Question

I'm trying to have a kind of method that is in a service that can be accessed by a form so that I can use this method to generate a random date in a date time picker. It just doesn't work however, I have two DTP's called dtp_Current and dtp_New

This is accessed on a form and I have two buttons that say before and after, when before is clicked you are guessing the newly generated date will be before the current date and if you click after it's guessing it's gonna be after the currently generated date. I have to do this using a service however

public int RandomDate()

is what i'd like the method to be called in the Service, how would I go about doing this so when the after button is clicked it checks dtp_Current date to see if dtp_New is larger

I hope this makes sense

summary: have a form and a service reference need service reference to generate a random date in dtp_Current then when before or after is clicked generate a new date in dtp_New then to check if dtp_New is larger or smaller than dtp_Current

Was it helpful?

Solution 2

It seems to me like the main problem here is simply to create a method that generates a random date.

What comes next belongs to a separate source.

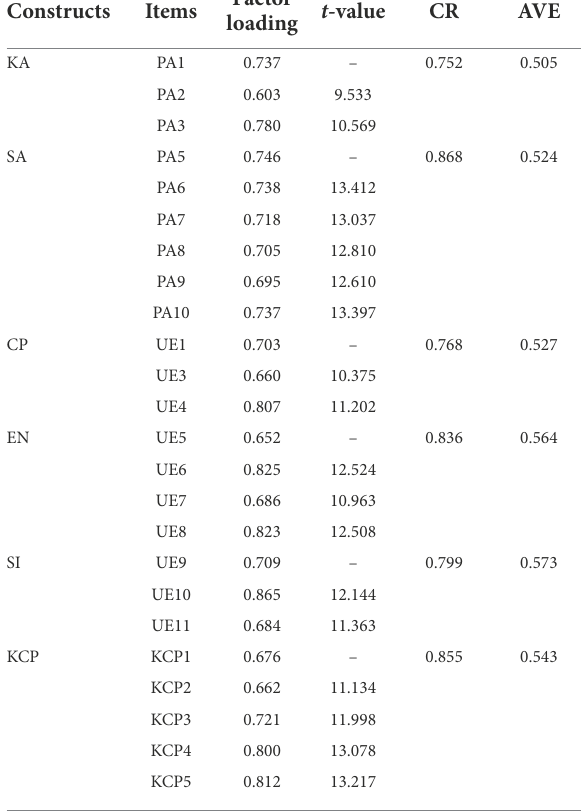
TABLE 6 Convergent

One way to do this and retain a certain level of control over which dates you get, is to just generate random numbers for date, month and year. For year, you could do:

Random r = new Random();

int randomYear = r.Next(1990, 2015); // random year between 1990 and 2014    
int randomMonthNr = r.Next(1,13);
int maxDayNr = DateTime.DaysInMonth(randomYear, randomMonthNr);
int randomDayNr = r.Next(1, (maxDayNr + 1));

Do something similar for date and month, and just use that in:

var randomDate = new DateTime(randomYear, randomMonthNr, randomDayNr);

(Note: Generate the month first, then find out the number of days in the resulting month, and use that as the upper limit when generating a number for the date, so you get a max of 28 or 29 for February, etc).

Once the date(s) are created, you can simply compare them using <= and >= (with or without the =). If you need to compare them within the context of the service, just send a DateTime as a parameter to the service, and compare it there.


Update: Connecting to the service

Open the folder under your Visual Studio project for the client. Right click the service reference, and select View in Object Browser. There, you should see a hierarchy of the types and namespaces from your service. Look for a type called something like YourServiceNameClient. This will be an automatically generated type that you can use to connect to your service (Client will just be appended to the type that the service reference has identified).

Use it like:

var yourServiceReference = new YourServiceNameClient();
var yourGeneratedDate = yourServiceReference.GetNewRandomDate();

This obviously assumes GetNewRandomDate() is a method you have exposed in your service. Hope this is helpful...

OTHER TIPS

To Generate the random date here is the c# code:

 DateTime RandomDay()
    {
        DateTime start = new DateTime(1900, 1, 1);
        Random gen = new Random();

        int range = (DateTime.Today - start).Days;           
        return start.AddDays(gen.Next(range));
    }

You can use random.Next using time in milliseconds.